20. Hukuk Dairesi 2017/9097 E. , 2019/4299 K.
"İçtihat Metni"........
Taraflar arasındaki davanın yapılan duruşması sonunda kurulan hükmün Yargıtayca incelenmesi davalı Hazine vekili tarafından istenilmekle, süresinde olduğu anlaşılan temyiz dilekçesinin kabulüne karar verildikten sonra dosya incelendi, gereği düşünüldü:
K A R A R
Davacılar vekili, 24/03/2015 havale tarihli dava dilekçesi ile; ..... sayılı taşınmazın, Hazine tarafından açılan dava sonucunda, .....sayılı kararı ile kıyı kenar çizgisi içinde kalması nedeniyle tapu kaydının iptaline karar verildiğini, Türk Medeni Kanunun 1007. maddesinde, tapu sicilinin tutulmasından doğan zararlardan Devletin sorumlu olduğunun düzenlendiğini belirterek, fazlaya ilişkin hakları saklı kalmak kaydı ile 10.000 TL"nın yasal faizi ile birlikte davalıdan tahsiline karar verilmesini talep etmiş, daha sonra 21/12/2015 tarihinde dava değerini 559.054,86.-TL olarak ıslah etmiştir.

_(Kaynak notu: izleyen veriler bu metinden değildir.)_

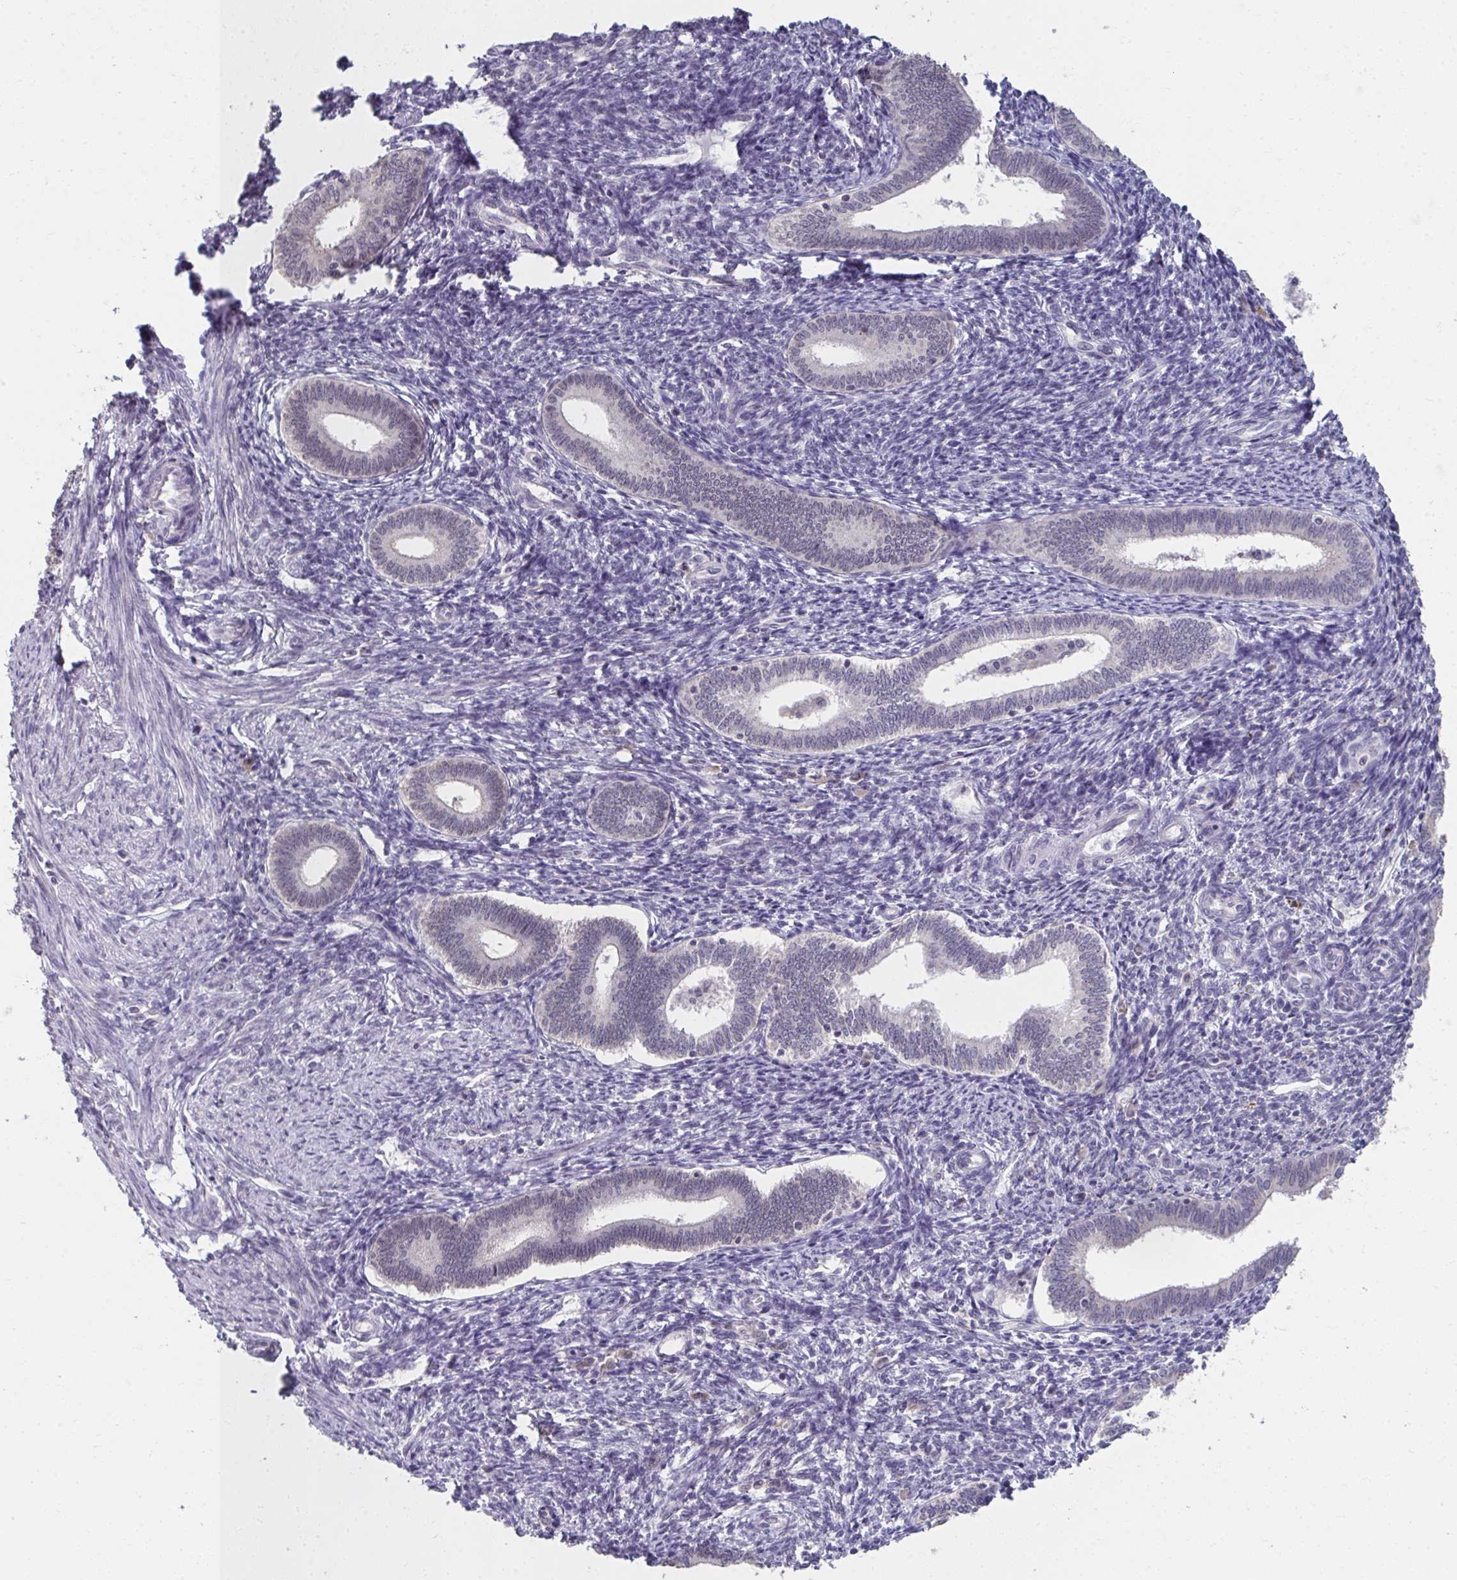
{"staining": {"intensity": "negative", "quantity": "none", "location": "none"}, "tissue": "endometrium", "cell_type": "Cells in endometrial stroma", "image_type": "normal", "snomed": [{"axis": "morphology", "description": "Normal tissue, NOS"}, {"axis": "topography", "description": "Endometrium"}], "caption": "A histopathology image of endometrium stained for a protein reveals no brown staining in cells in endometrial stroma. Nuclei are stained in blue.", "gene": "NUP133", "patient": {"sex": "female", "age": 41}}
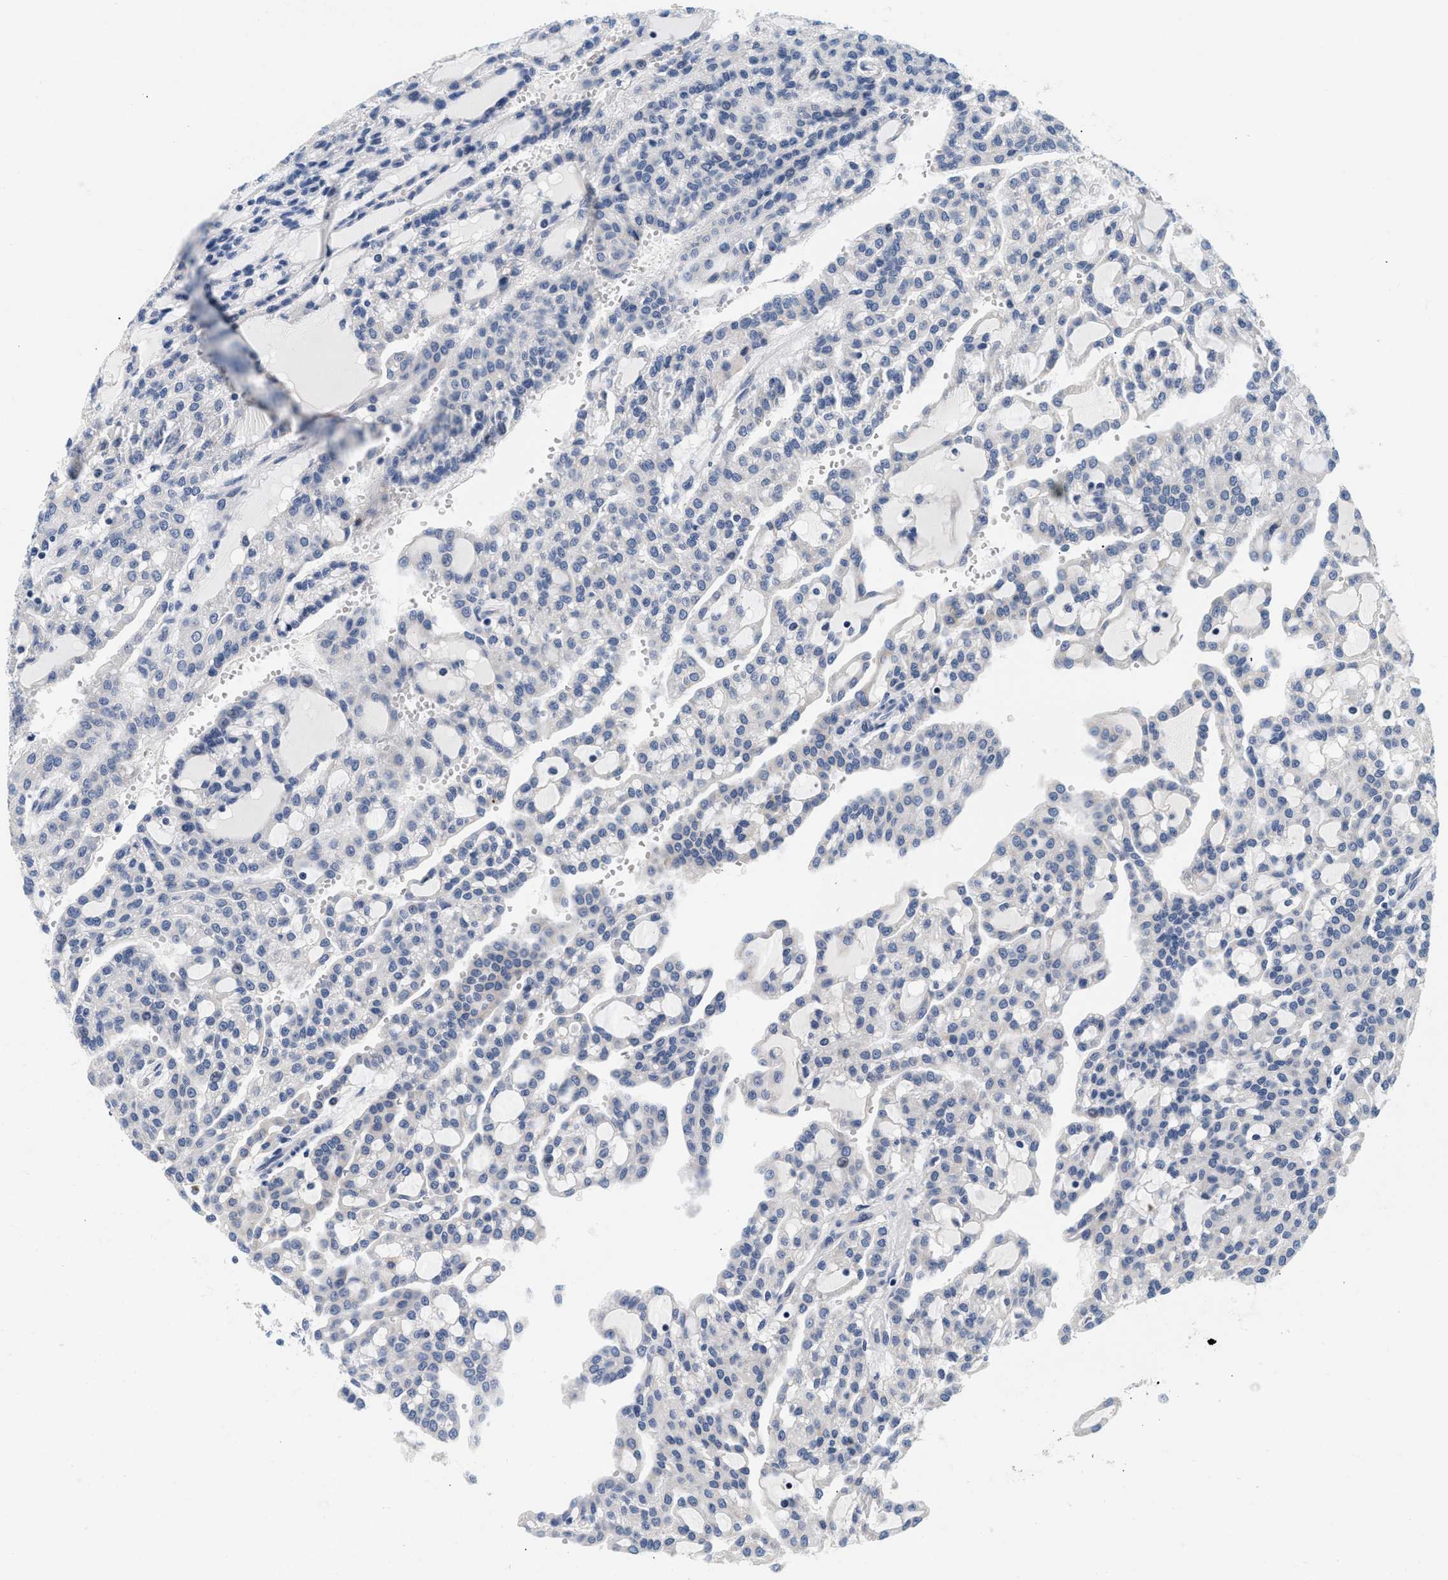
{"staining": {"intensity": "negative", "quantity": "none", "location": "none"}, "tissue": "renal cancer", "cell_type": "Tumor cells", "image_type": "cancer", "snomed": [{"axis": "morphology", "description": "Adenocarcinoma, NOS"}, {"axis": "topography", "description": "Kidney"}], "caption": "Tumor cells show no significant protein staining in renal cancer.", "gene": "PDP1", "patient": {"sex": "male", "age": 63}}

Mahkemece, davanın kabulü ile 559.054,86.- TL tazminatın 10.000 TL kısmı için dava tarihinden; 549.054,86.- TL kısmı için ıslah tarihinden itibaren itibaren işleyecek yasal faizi ile birlikte davalıdan tahsili ile davacılara ödenmesine karar verilmiş, hüküm davalı Hazine tarafından temyiz edilmesi üzerine Dairenin 06/12/2016 gün ve 2016/9983 E.- 2016/11747 K. sayılı ilamıyla bozulmuştur.
Hükmüne uyulan bozma ilamında özetle: "Mahkemece çekişmeli taşınmazın arsa niteliğinde olduğu kabul edilerek, dava tarihi itibarıyla emsal satış yöntemine göre hesaplanan değeri dikkate alınmak suretiyle karar verilmiştir.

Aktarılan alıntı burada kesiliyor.